Terus Menyusut, Lahan Pertanian di Mataram Kini Tersisa 1.487 Hektare

Husna Rahmayunita Rabu, 29 Juli 2020 | 12:23 WIB

Terus Menyusut, Lahan Pertanian di Mataram Kini Tersisa 1.487 Hektare
Kepala Dinas Pertanian Kota Mataram H Mutawalli. (Antara)

Padahal di tahun 2019, tersedia lahan seluas 1.513 hektare.

SuaraBali.id - Lahan pertanian dI Kota Mataram, Nusa Tenggara Barat terus menyempit. Kekinian, hanya tersisa 1.487 hektare yang dapat digunakan.

Padahal di tahun 2019, tersedia lahan seluas 1.513 hektare. Kepala Dinas Pertanian Kota Mataram H Mutawalli menuturkan penyusutan ini disebabkan oleh maraknya alih fungsi lahan.

"Pengurangan areal pertanian itu yang dipicu karena alih fungsi yang mencapai 26 hektare untuk berbagai kebutuhan, terutama untuk perumahan," ujarnya seperti dikutip dari Antara, Selasa (28/7/2020).

Data sisa areal pertanian Kota Mataram tersebut, terang berMutawalli merupakan data dari Badan Pertanahan Nasional (BPN).

Ironisnya, jumlah areal pertanian di Mataram ke depannya diprediksi akan terus menurun seiring dengan semakin tingginya alih fungsi lahan untuk kebutuhan.

Terlebih setelah adanya rencana tata ruang wilayah (RTRW) yang membolehkan aktivitas pembangunan pada beberapa titik.

Di mana lokasi tersebut sebelumnya dilarang untuk pembangunan, sehingga alih fungsi lahan di kota itu sulit dibendung akibat pesatnya perkembangan di daerah ini.

"Untuk membendung alih fungsi lahan memang tidak mudah, karena perkembangan kota sudah sedemikian rupa sehingga mau tidak mau alih fungsi lahan tidak bisa kita hindari," terangnya.

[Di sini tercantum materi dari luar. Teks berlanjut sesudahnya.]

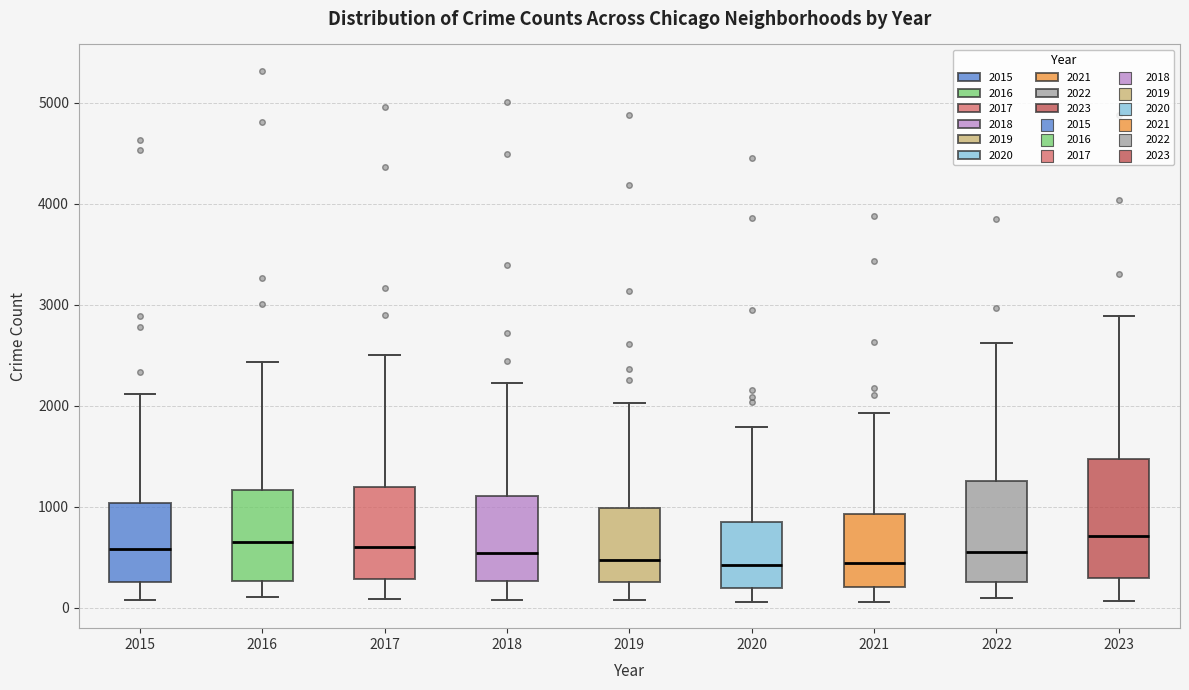

Reading left to right, read every box against the y-axis: the position of its median line, the range the box covers, and the ends of its whiskers. The values are not printed on the chart, so give them approximately, as read against the axis.

2015: median 600, box 300 to 1000, whiskers 100 to 2100
2016: median 700, box 300 to 1200, whiskers 100 to 2400
2017: median 600, box 300 to 1200, whiskers 100 to 2500
2018: median 500, box 300 to 1100, whiskers 100 to 2200
2019: median 500, box 300 to 1000, whiskers 100 to 2000
2020: median 400, box 200 to 800, whiskers 100 to 1800
2021: median 400, box 200 to 900, whiskers 100 to 1900
2022: median 500, box 300 to 1300, whiskers 100 to 2600
2023: median 700, box 300 to 1500, whiskers 100 to 2900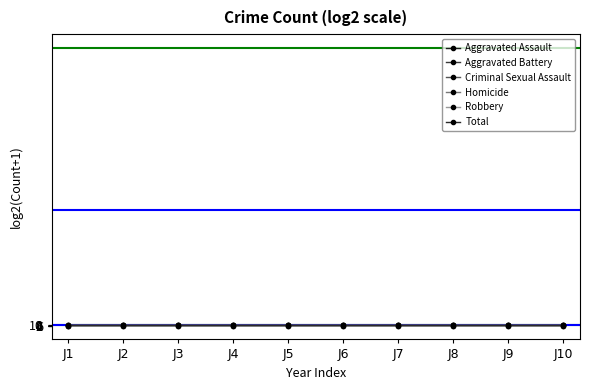

What is the difference between the highest and lowest values at J4?

5.5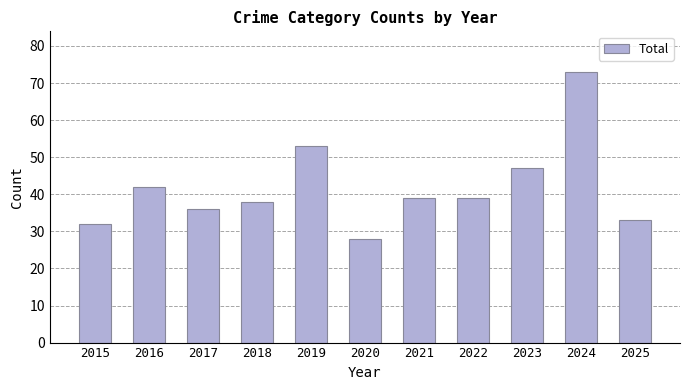

How many bars are there in total?

11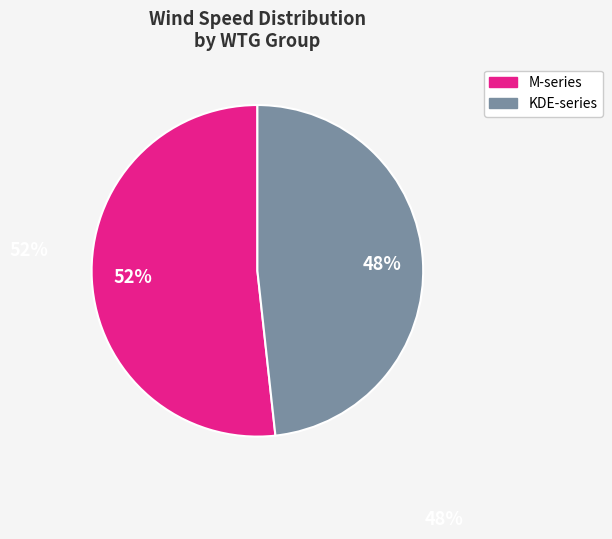

How many slices are in this pie chart?

2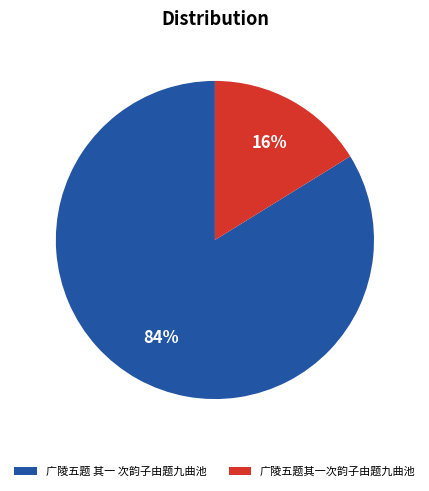

Rank the categories by value from lowest to highest.

广陵五题其一次韵子由题九曲池, 广陵五题 其一 次韵子由题九曲池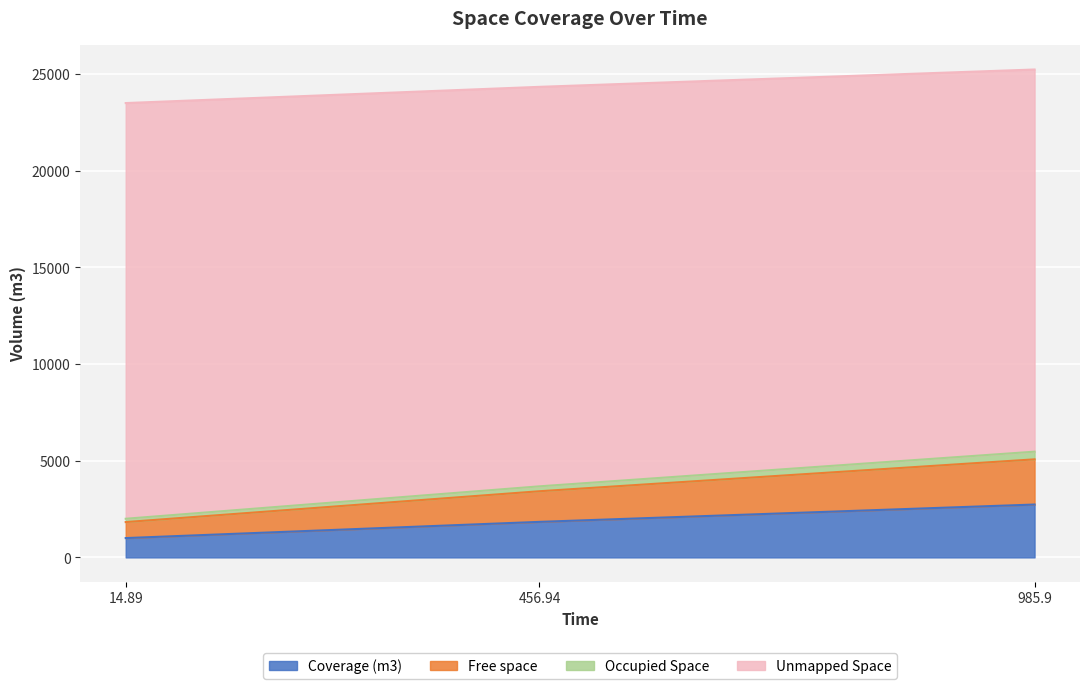

What is the highest value of the Coverage (m3) series?

2734.4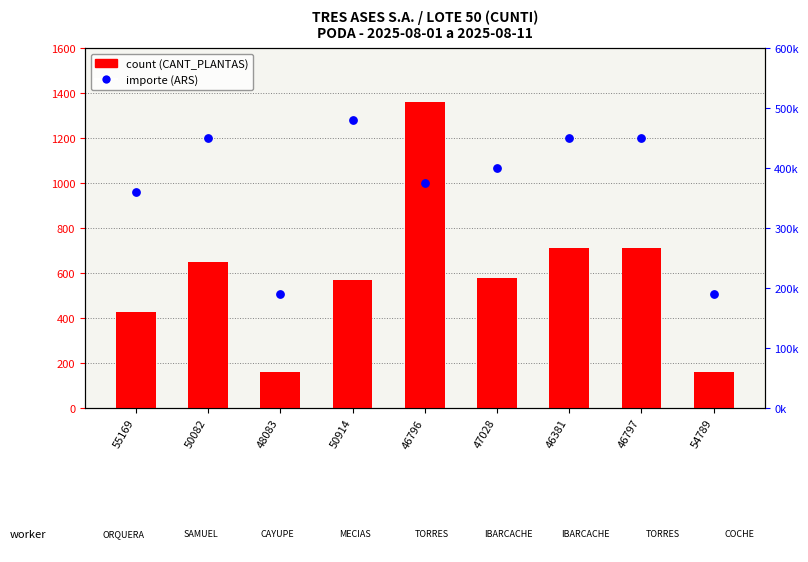

Is the value of count at 46381 greater than the value of importe (ARS) at 46381?

No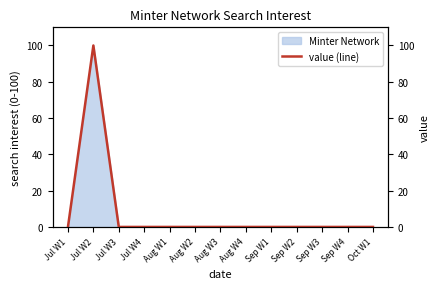

Rank the categories by value from lowest to highest.

Jul W1, Jul W3, Jul W4, Aug W1, Aug W2, Aug W3, Aug W4, Sep W1, Sep W2, Sep W3, Sep W4, Oct W1, Jul W2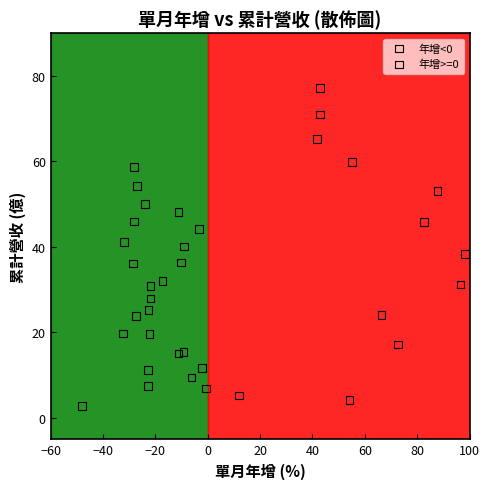

Which series has the largest Y range (max minus min)?

年增>=0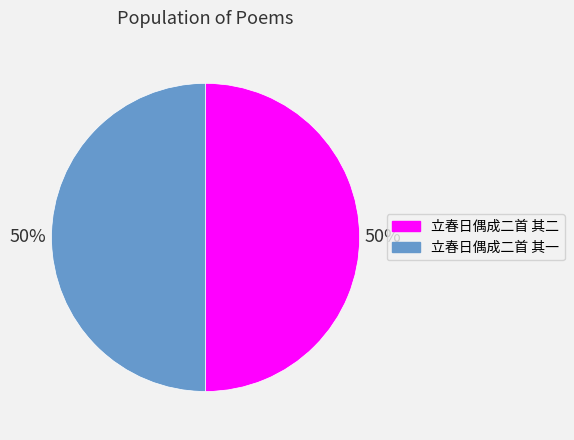

True or false: 立春日偶成二首 其二 accounts for 50% of the total.

True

Mutawalli mengatakan, kecuali lahan pertanian yang tidak boleh dibangun adalah lahan pertanian pangan berkelanjutan (LP2B) seluas 509 hektare.

Area tersebut telah ditetapkan dan dikuatkan dengan regulasi sehingga tidak boleh dibangun dalam jangka waktu tertentu.